↓
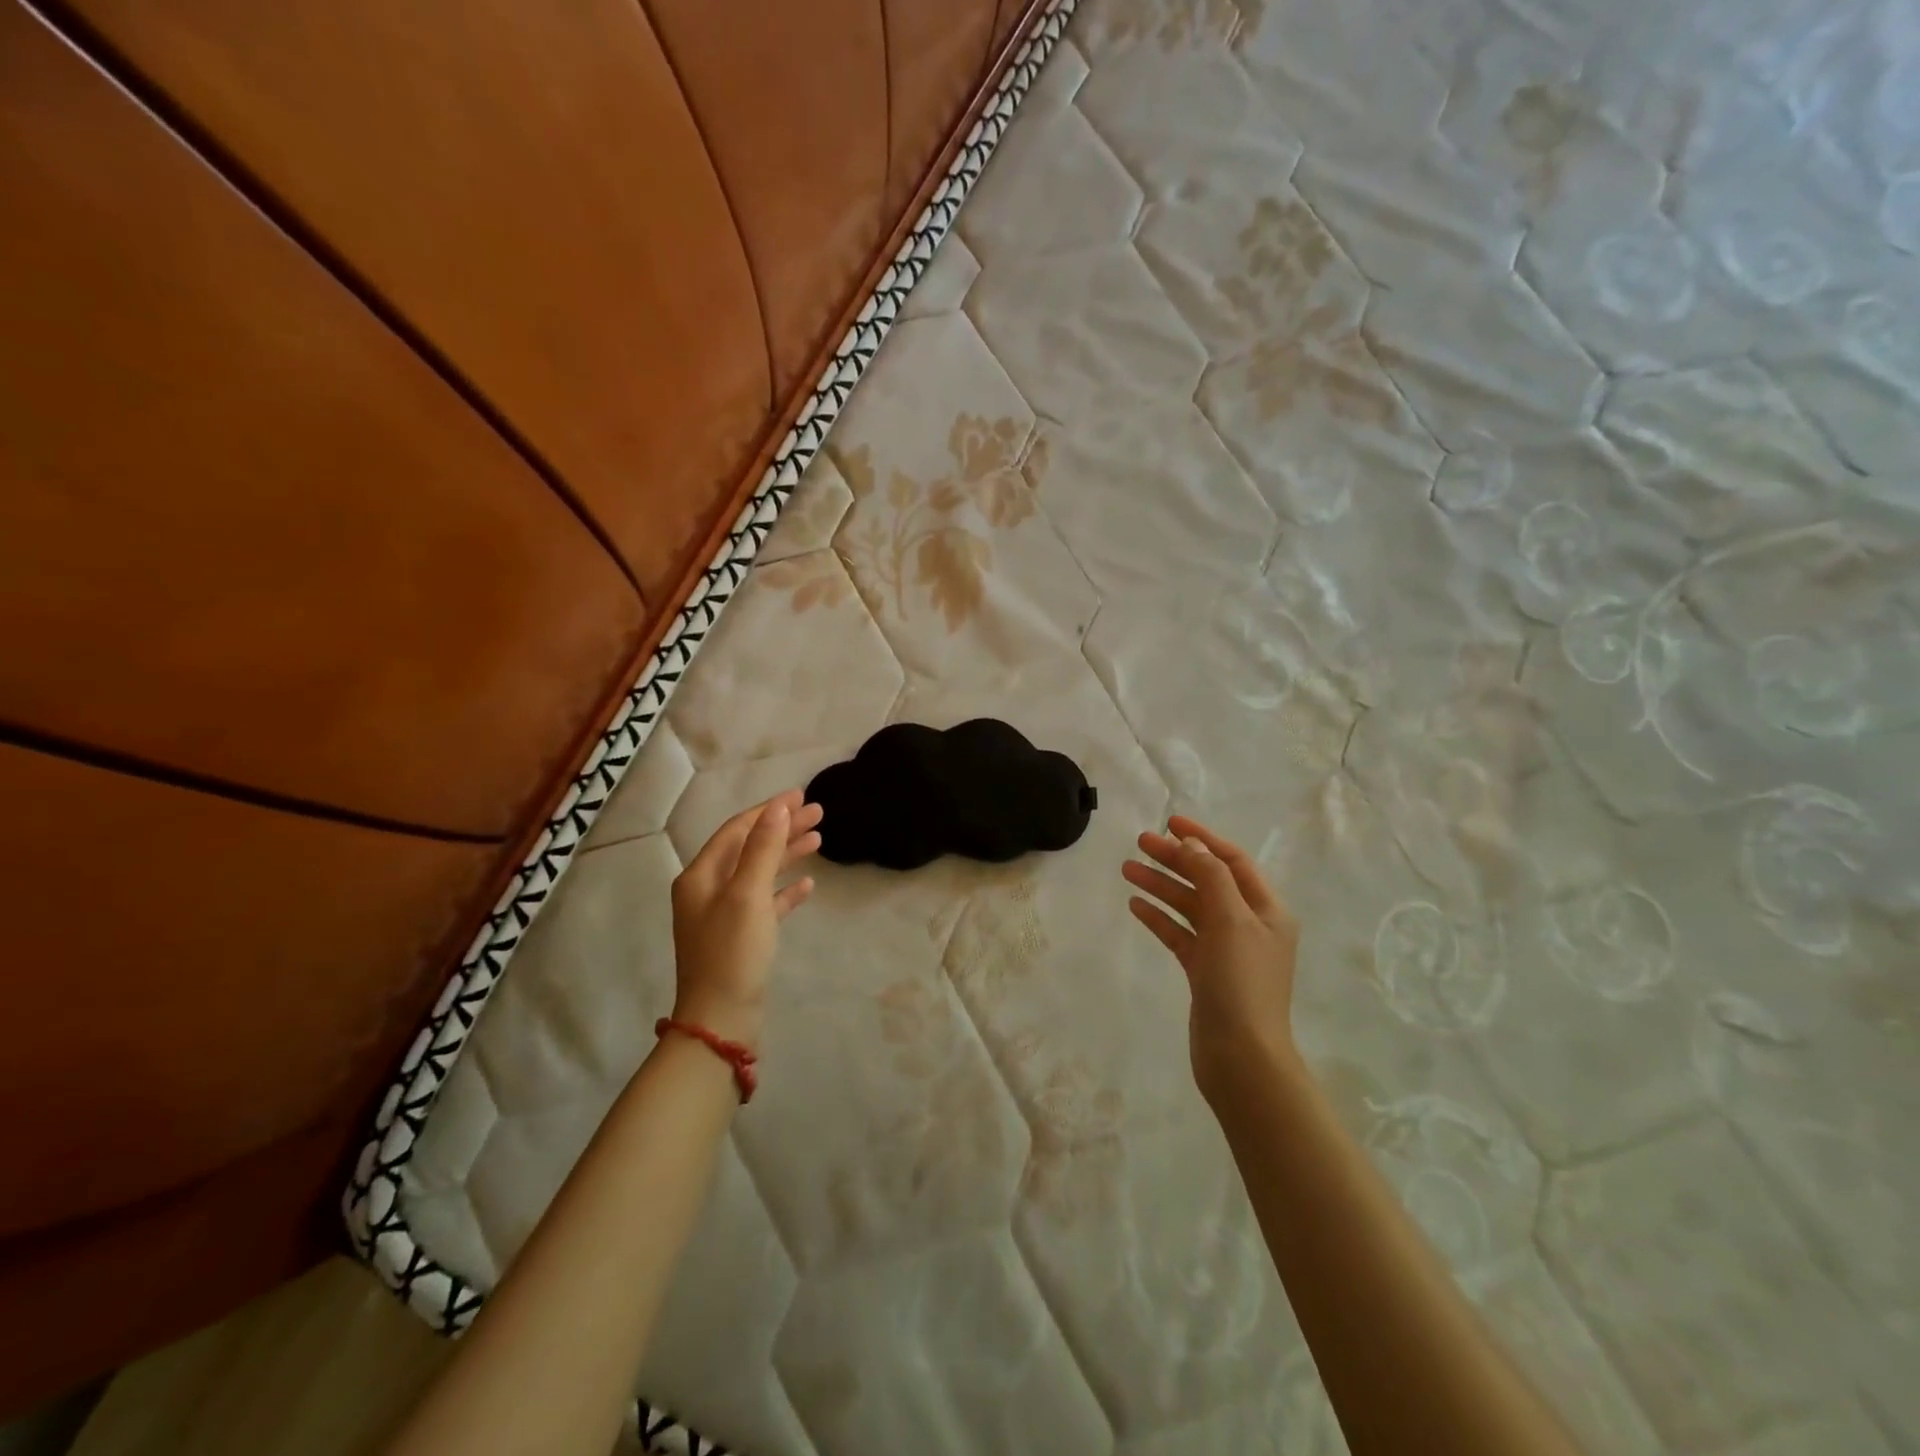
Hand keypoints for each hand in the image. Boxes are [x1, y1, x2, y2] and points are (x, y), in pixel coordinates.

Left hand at [669, 789, 821, 1049]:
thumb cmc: (732, 952)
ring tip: (819, 838)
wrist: (721, 1020)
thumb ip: (763, 848)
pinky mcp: (741, 937)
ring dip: (787, 854)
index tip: (801, 795)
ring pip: (760, 873)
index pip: (737, 830)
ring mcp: (724, 915)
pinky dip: (785, 890)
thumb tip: (777, 807)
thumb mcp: (748, 894)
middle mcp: (708, 890)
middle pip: (749, 848)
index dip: (769, 810)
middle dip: (782, 828)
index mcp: (700, 876)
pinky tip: (809, 884)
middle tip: (818, 812)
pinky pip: (766, 903)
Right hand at [1122, 814, 1301, 1104]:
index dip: (1202, 838)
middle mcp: (1249, 924)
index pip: (1232, 860)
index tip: (1169, 821)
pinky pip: (1180, 933)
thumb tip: (1193, 843)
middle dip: (1175, 859)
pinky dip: (1160, 917)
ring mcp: (1226, 949)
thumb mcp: (1230, 919)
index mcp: (1266, 909)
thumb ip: (1211, 876)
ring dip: (1161, 885)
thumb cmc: (1241, 982)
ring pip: (1190, 906)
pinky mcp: (1205, 971)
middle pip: (1207, 880)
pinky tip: (1136, 905)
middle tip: (1139, 843)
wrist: (1241, 1056)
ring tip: (1127, 869)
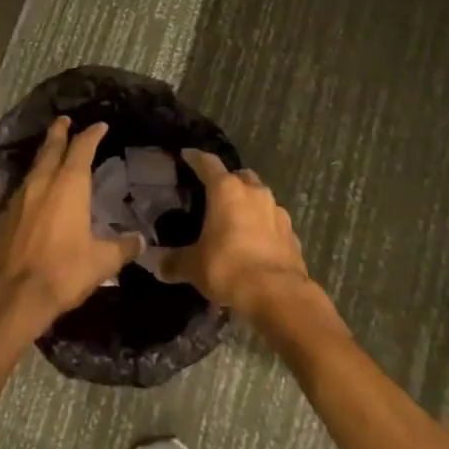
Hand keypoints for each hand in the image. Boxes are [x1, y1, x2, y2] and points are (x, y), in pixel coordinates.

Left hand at [0, 118, 141, 333]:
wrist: (11, 296)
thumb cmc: (62, 272)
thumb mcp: (102, 262)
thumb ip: (122, 247)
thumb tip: (140, 240)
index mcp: (68, 185)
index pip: (82, 148)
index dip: (92, 135)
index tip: (99, 126)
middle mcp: (41, 184)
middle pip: (50, 149)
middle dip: (59, 133)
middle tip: (64, 120)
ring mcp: (16, 200)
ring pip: (32, 170)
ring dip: (43, 159)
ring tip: (49, 156)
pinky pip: (17, 196)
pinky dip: (29, 191)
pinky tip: (30, 200)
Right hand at [160, 150, 310, 318]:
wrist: (277, 294)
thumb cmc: (228, 267)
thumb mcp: (193, 266)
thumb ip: (173, 261)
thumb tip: (156, 263)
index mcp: (227, 190)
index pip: (208, 163)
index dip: (195, 158)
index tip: (186, 155)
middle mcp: (254, 192)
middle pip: (240, 176)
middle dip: (229, 182)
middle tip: (215, 195)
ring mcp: (277, 211)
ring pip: (260, 198)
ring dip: (249, 205)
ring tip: (236, 222)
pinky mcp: (292, 234)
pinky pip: (274, 223)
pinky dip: (264, 228)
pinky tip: (256, 245)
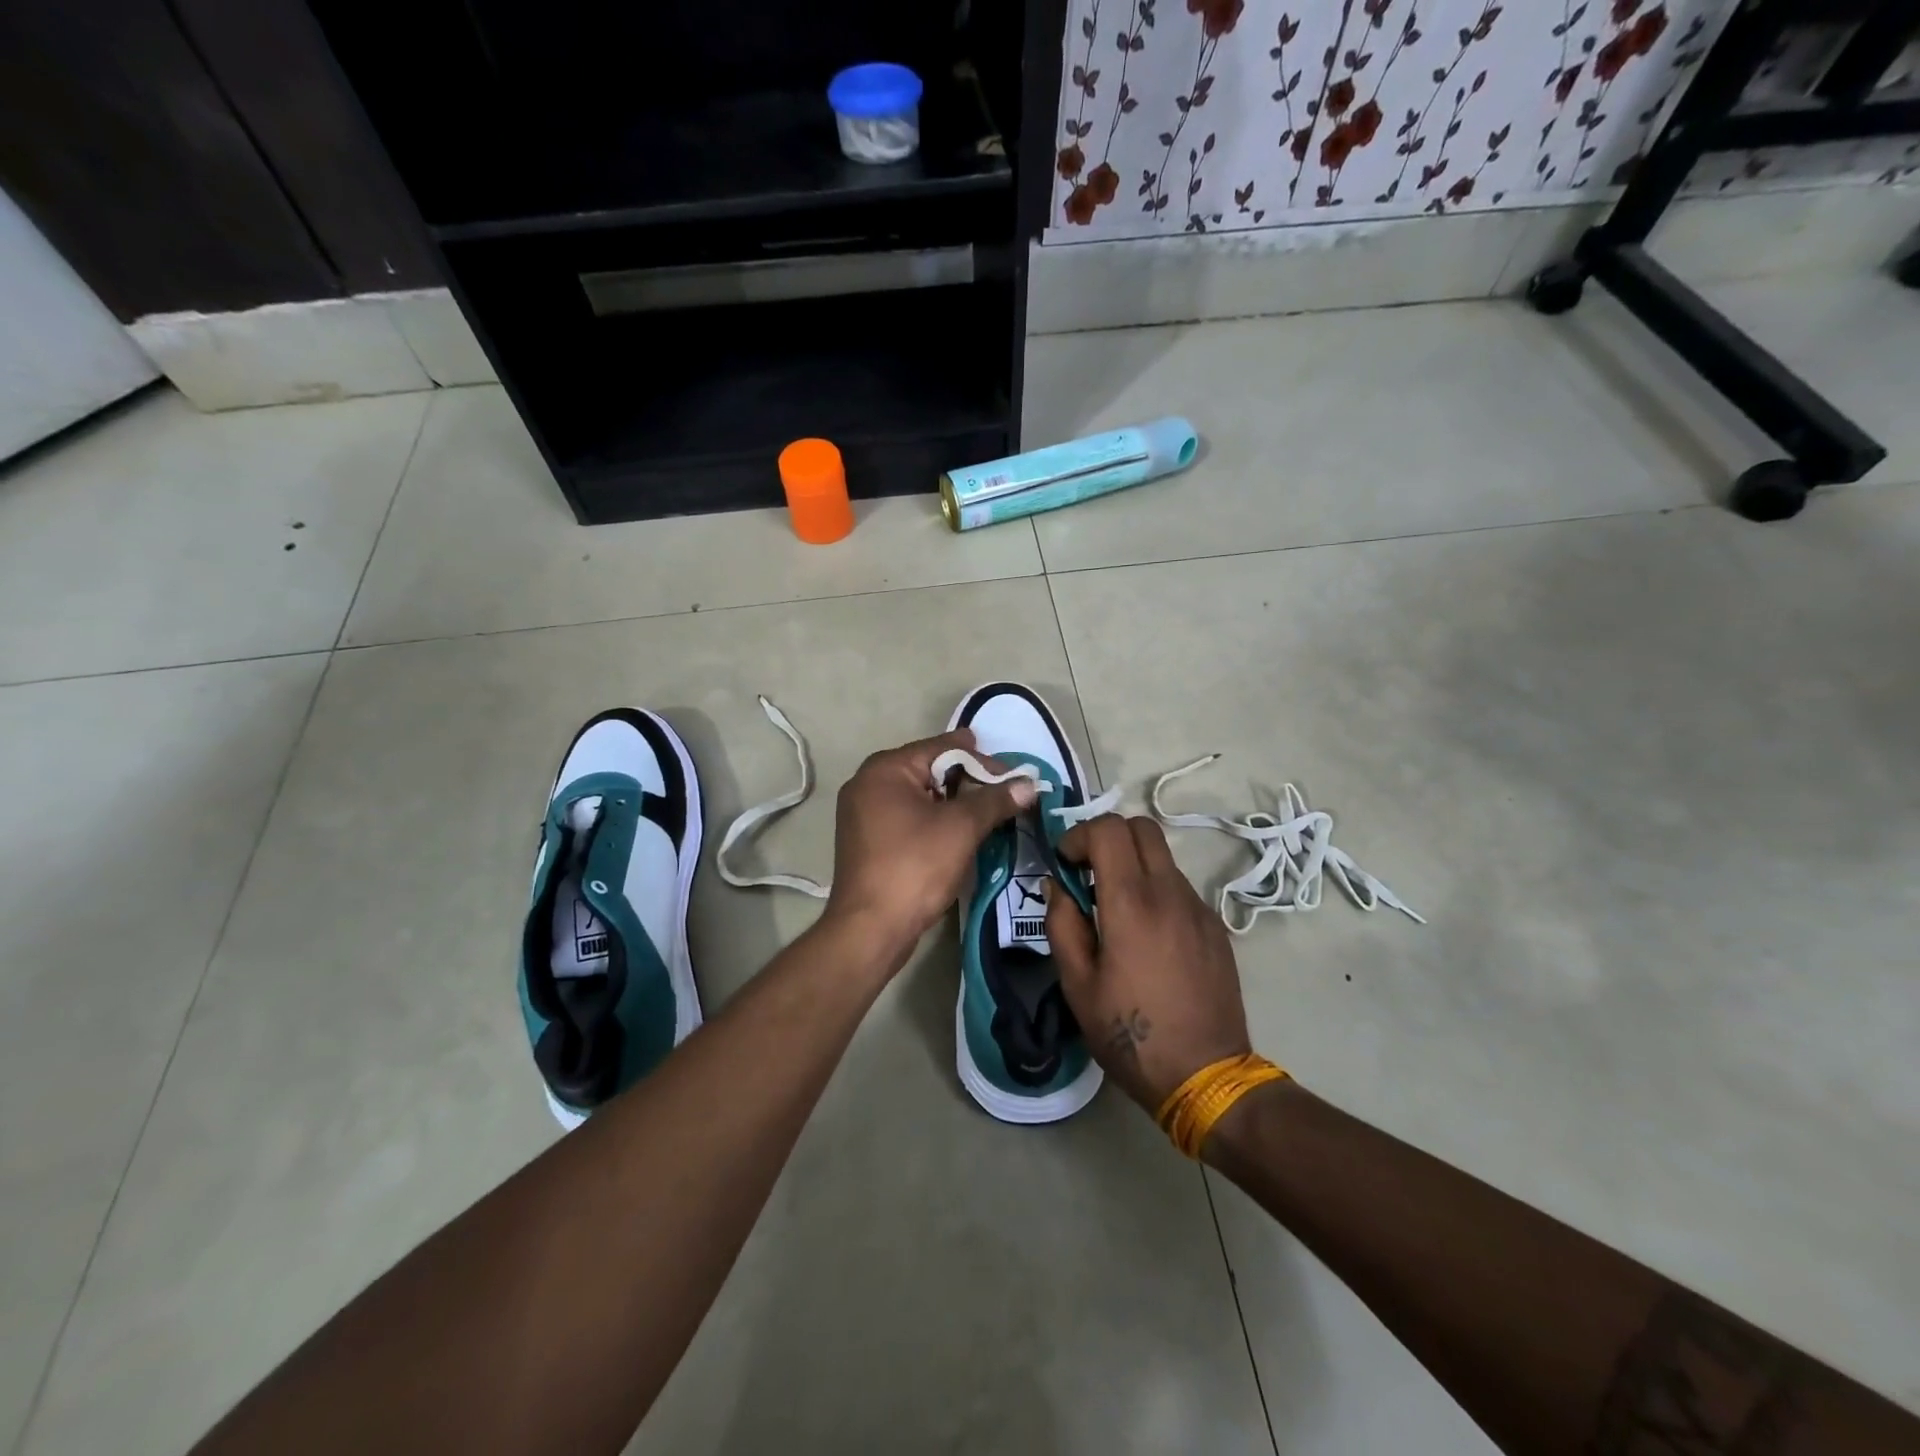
↑
§ Task objective
Word for word, output the lines from the beginning of the listing through the line holding "pinky tip: (809, 884)" and nothing beyond them. Omit the pictures.

§ Result of the exercise
Hand keypoints for each hand in the image. Boxes are [x1, y1, x2, y2] and points are (x, y), in pixel coordinates.

Left hand at [669, 789, 821, 1049]:
thumb cmc: (732, 952)
ring tip: (819, 838)
wrist: (721, 1020)
thumb ip: (763, 848)
pinky mcp: (741, 937)
ring dip: (787, 854)
index tip: (801, 795)
ring pip: (760, 873)
index pip: (737, 830)
ring mcp: (724, 915)
pinky dip: (785, 890)
thumb tip: (777, 807)
thumb mcp: (748, 894)
middle mcp: (708, 890)
middle pip: (749, 848)
index dip: (769, 810)
middle dip: (782, 828)
index mcp: (700, 876)
pinky tip: (809, 884)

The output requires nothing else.